07. März 1997, Freitag, Saigon

 

Ein sehr gutes Frühstück! So hatte ich mir ein Palace Hotel vorgestellt: Großes Frühstuckbüfett, ein weiter, heller Raum, nach außen offen, Bäume, Wasser, Bonsais. Von den zwischen den Bäumen röhrenden Hirschen aus Pappmaché mal abgesehen, eine wirklich angenehme, aber betont europäische Atmosphäre. Tee mit dicker, gesüßter Kaffeesahne, aber nicht aus Glastassen wie bei Caroline in TukTuk auf Sumatra ... Ich habe gut geschlafen, trotz dem lauten Cooler, der in der Nacht gelaufen ist. Am Morgen um 6 Uhr ist es auch draußen angenehm frisch - 24 Grad. Jetzt um 8 Uhr haben wir eine gute Sicht auf das Land hinter dem Saigon River, das Mekong-Delta. Der Himmel ist bedeckt, aber nur locker, die Sonne ist zu sehen. Lauter Straßenlärm dringt bis in den 12. Stock. Die Leute können das Hupen nicht lassen.

=======

Übungsfragen
1. Bitte gib den Abschnitt des Tagebucheintrags von „07. März 1997, Freitag, Saigon“ bis „Hupen nicht lassen.“ wortgetreu wieder.
2. Welche Temperatur herrscht laut dem Tagebucheintrag um 6 Uhr morgens draußen?
Die Datensätze werden für die Aufgaben nicht gebraucht.

=======

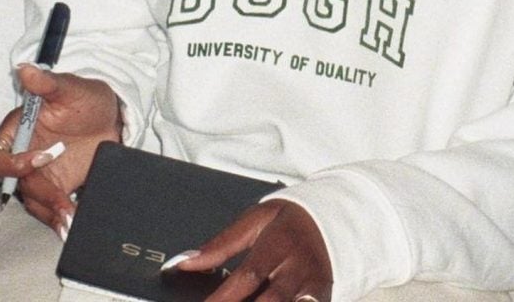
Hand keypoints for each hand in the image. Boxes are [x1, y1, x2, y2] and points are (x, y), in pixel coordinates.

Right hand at [0, 64, 121, 232]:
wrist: (110, 116)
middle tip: (64, 205)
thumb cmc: (84, 97)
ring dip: (51, 214)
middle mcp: (22, 157)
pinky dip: (61, 218)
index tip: (43, 157)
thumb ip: (48, 84)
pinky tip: (75, 225)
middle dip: (39, 197)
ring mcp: (40, 175)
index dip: (10, 164)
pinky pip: (52, 209)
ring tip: (71, 222)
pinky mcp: (59, 188)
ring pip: (33, 202)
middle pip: (15, 186)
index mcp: (17, 133)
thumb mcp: (70, 88)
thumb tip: (25, 69)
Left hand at [175, 199, 332, 301]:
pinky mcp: (322, 297)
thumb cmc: (286, 220)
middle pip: (273, 300)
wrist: (329, 220)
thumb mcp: (254, 221)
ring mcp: (314, 286)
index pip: (249, 275)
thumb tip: (184, 262)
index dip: (224, 297)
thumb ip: (221, 244)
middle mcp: (299, 267)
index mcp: (279, 242)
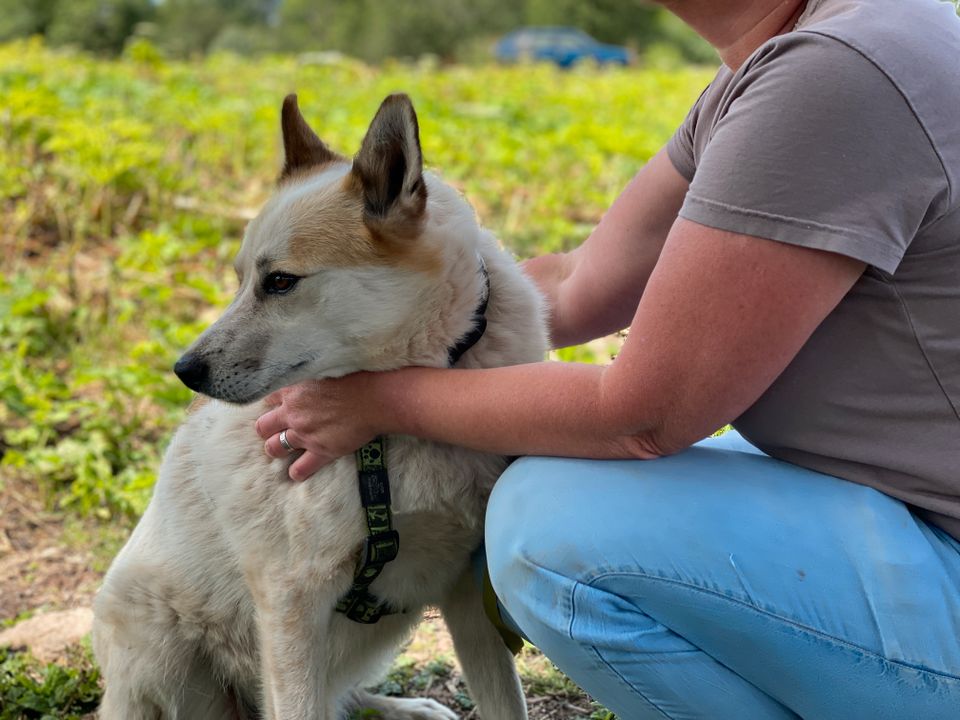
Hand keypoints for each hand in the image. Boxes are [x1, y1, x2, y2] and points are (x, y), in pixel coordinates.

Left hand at [254, 373, 379, 480]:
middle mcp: (293, 413)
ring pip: (275, 448)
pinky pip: (300, 469)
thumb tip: (309, 370)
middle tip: (276, 429)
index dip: (275, 403)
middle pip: (264, 426)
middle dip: (267, 428)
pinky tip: (298, 471)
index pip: (269, 398)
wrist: (375, 397)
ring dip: (276, 449)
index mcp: (293, 389)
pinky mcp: (320, 451)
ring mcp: (304, 434)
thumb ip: (310, 371)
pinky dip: (297, 472)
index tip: (282, 405)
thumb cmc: (356, 377)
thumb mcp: (324, 366)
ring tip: (282, 450)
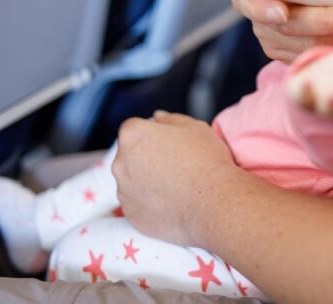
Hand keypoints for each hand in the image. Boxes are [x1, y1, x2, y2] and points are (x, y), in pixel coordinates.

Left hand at [112, 111, 240, 247]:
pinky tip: (171, 201)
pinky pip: (136, 203)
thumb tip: (157, 117)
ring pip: (131, 180)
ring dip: (146, 179)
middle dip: (145, 157)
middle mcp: (120, 162)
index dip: (151, 134)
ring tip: (175, 185)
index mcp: (133, 135)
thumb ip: (170, 119)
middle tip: (174, 164)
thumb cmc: (206, 160)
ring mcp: (123, 190)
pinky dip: (149, 201)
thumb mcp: (195, 127)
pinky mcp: (130, 213)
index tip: (168, 144)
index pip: (133, 128)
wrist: (212, 202)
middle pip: (129, 155)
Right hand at [230, 0, 332, 62]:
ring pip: (302, 45)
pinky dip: (332, 47)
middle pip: (286, 28)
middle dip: (322, 22)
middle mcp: (259, 18)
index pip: (247, 2)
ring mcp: (274, 40)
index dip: (261, 8)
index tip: (283, 11)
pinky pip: (310, 56)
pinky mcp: (292, 55)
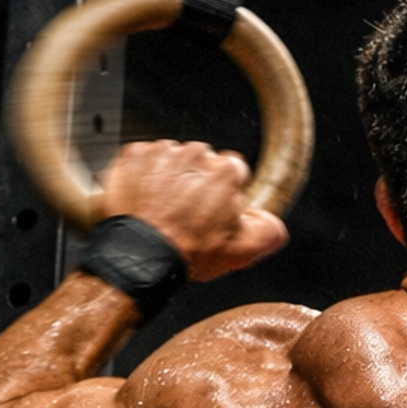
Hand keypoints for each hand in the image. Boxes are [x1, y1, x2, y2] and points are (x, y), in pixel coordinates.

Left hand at [100, 138, 288, 280]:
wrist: (141, 254)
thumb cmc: (188, 251)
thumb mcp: (242, 251)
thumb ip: (269, 232)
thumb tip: (272, 222)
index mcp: (225, 171)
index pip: (234, 170)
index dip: (226, 192)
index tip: (214, 209)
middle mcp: (195, 154)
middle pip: (203, 162)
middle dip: (198, 182)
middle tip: (187, 213)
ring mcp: (162, 153)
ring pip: (173, 160)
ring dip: (171, 178)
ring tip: (164, 208)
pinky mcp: (134, 156)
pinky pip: (144, 159)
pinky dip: (145, 176)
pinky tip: (146, 200)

=======

Lösungen der Aufgaben
1.
07. März 1997, Freitag, Saigon

 

Ein sehr gutes Frühstück! So hatte ich mir ein Palace Hotel vorgestellt: Großes Frühstuckbüfett, ein weiter, heller Raum, nach außen offen, Bäume, Wasser, Bonsais. Von den zwischen den Bäumen röhrenden Hirschen aus Pappmaché mal abgesehen, eine wirklich angenehme, aber betont europäische Atmosphäre. Tee mit dicker, gesüßter Kaffeesahne, aber nicht aus Glastassen wie bei Caroline in TukTuk auf Sumatra ... Ich habe gut geschlafen, trotz dem lauten Cooler, der in der Nacht gelaufen ist. Am Morgen um 6 Uhr ist es auch draußen angenehm frisch - 24 Grad. Jetzt um 8 Uhr haben wir eine gute Sicht auf das Land hinter dem Saigon River, das Mekong-Delta. Der Himmel ist bedeckt, aber nur locker, die Sonne ist zu sehen. Lauter Straßenlärm dringt bis in den 12. Stock. Die Leute können das Hupen nicht lassen.

2. 24 Grad.